What I do know is that the argument your agency is making has already been made, by a telehealth company, to the FTC, and it lost. That is not a prediction. That is the record.
If your agency can show you a primary source that says otherwise, I want to see it, and this page will change.
Frequently asked questions
Can you send hashed emails to Facebook for a healthcare business?
Not safely. The FTC's Office of Technology has stated that "hashes aren't 'anonymous' and can still be used to identify users," and the FTC's BetterHelp complaint found that the company "knew that third parties such as Facebook were able to, and in fact would, effectively undo the hashing." Meta's own terms describe hashed contact information as used "for matching purposes only" while separately prohibiting advertisers from sharing health information.
Is hashing the same as de-identification under HIPAA?
No. De-identification means the data can no longer be tied to a person.
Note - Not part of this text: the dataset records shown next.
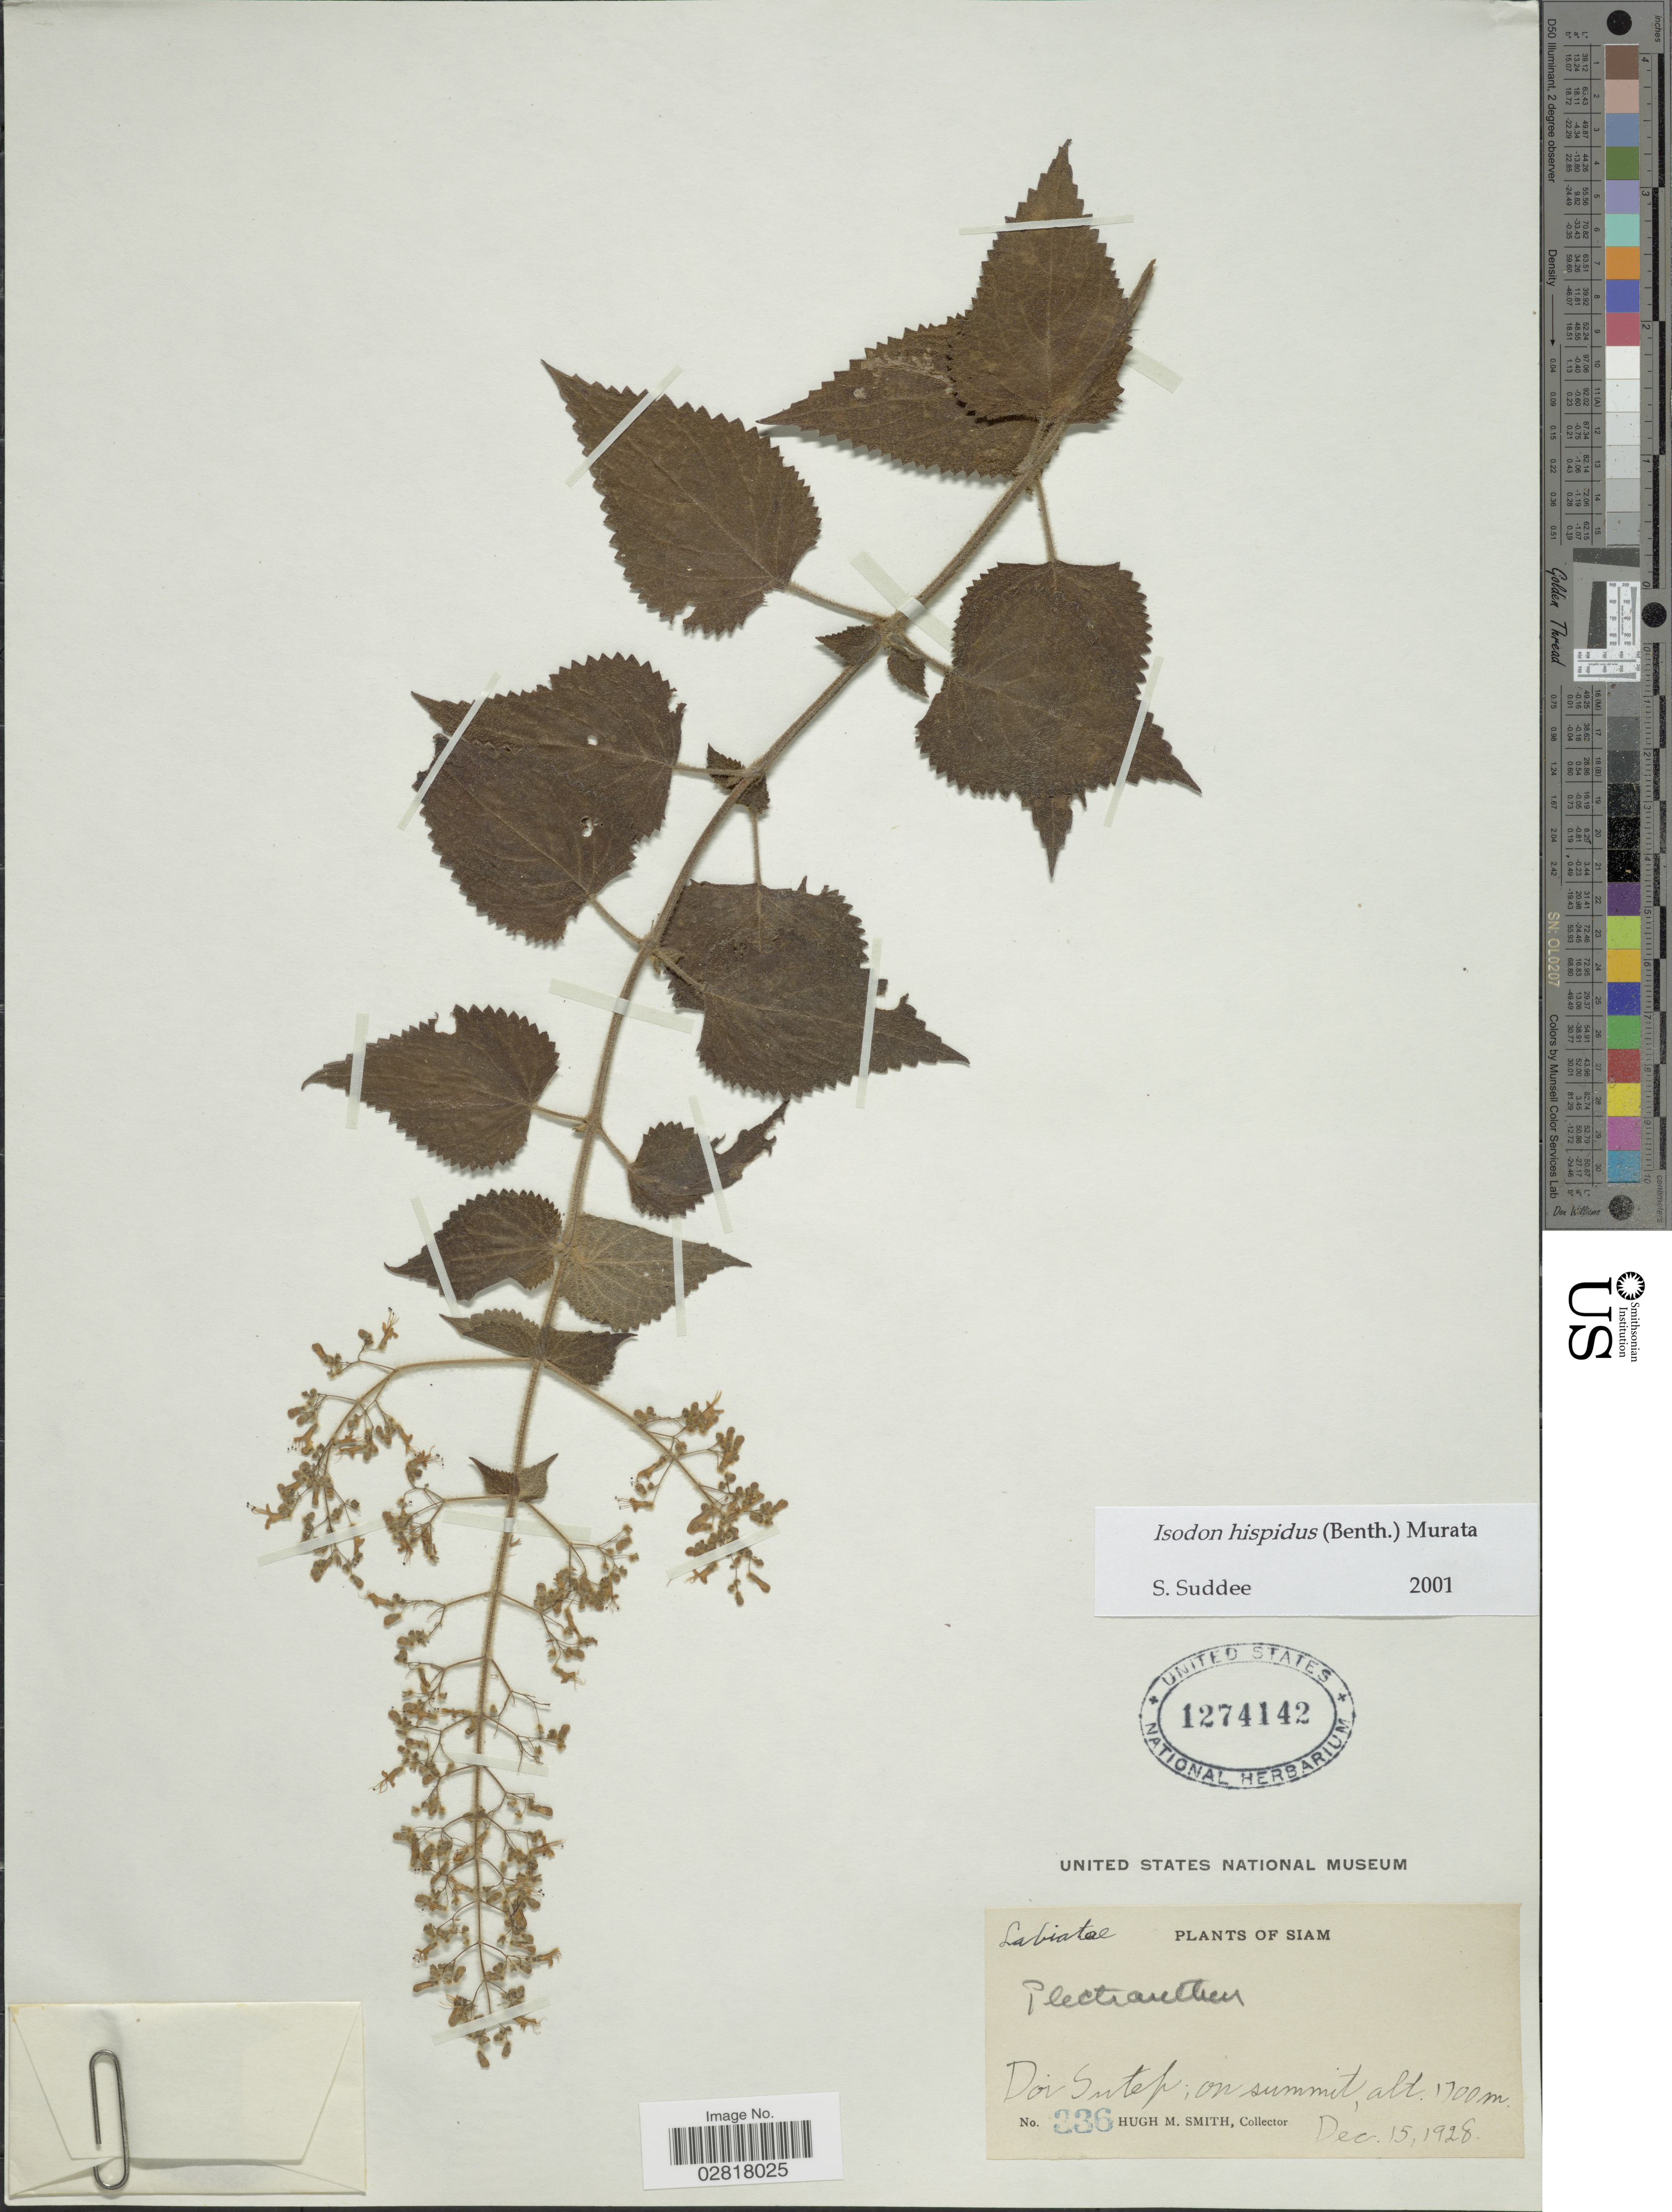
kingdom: Plantae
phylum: Tracheophyta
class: Magnoliopsida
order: Lamiales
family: Lamiaceae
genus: Plectranthus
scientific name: Plectranthus hispidus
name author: Benth.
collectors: H. M. Smith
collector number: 336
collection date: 1928-12-15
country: Thailand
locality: Siam, Doi Sutep; on summit.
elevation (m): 1700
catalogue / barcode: US 1274142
Hashing produces a stable, unique token whose entire purpose is to let a third party recognize the same person. If the recipient can match it, it identifies. HHS also states it is "insufficient for a tracking technology vendor to agree to remove PHI from the information it receives or de-identify the PHI before the vendor saves the information."
Didn't a court rule that pixels on health websites are legal?
Partly, and it helps telehealth less than it sounds. In June 2024 a federal court vacated the HHS position that an IP address plus a visit to an unauthenticated condition page is protected health information. But the same opinion says the Privacy Rule would still apply to a page that asks visitors their reason for being there, which describes nearly every telehealth landing page. The ruling also does not touch authenticated pages, the FTC, or state privacy law.
Are we safe if we are not a HIPAA-covered entity?
No, and it can be worse. The FTC brought its GoodRx action under the Health Breach Notification Rule, which exists to reach health companies outside HIPAA. The complaint states plainly that "GoodRx is not a HIPAA-covered entity." GoodRx paid a $1.5 million civil penalty and is permanently barred from sharing user health data for advertising.
What conversion data can we legally send to Meta and Google?
Capture the ad click identifier on your marketing domain before any health context exists, then fire a server-side conversion keyed only to that token, carrying no personal identifier and nothing that reveals the condition. Keep all pixels off authenticated care pages. Expect lower match rates. Have counsel confirm the final design.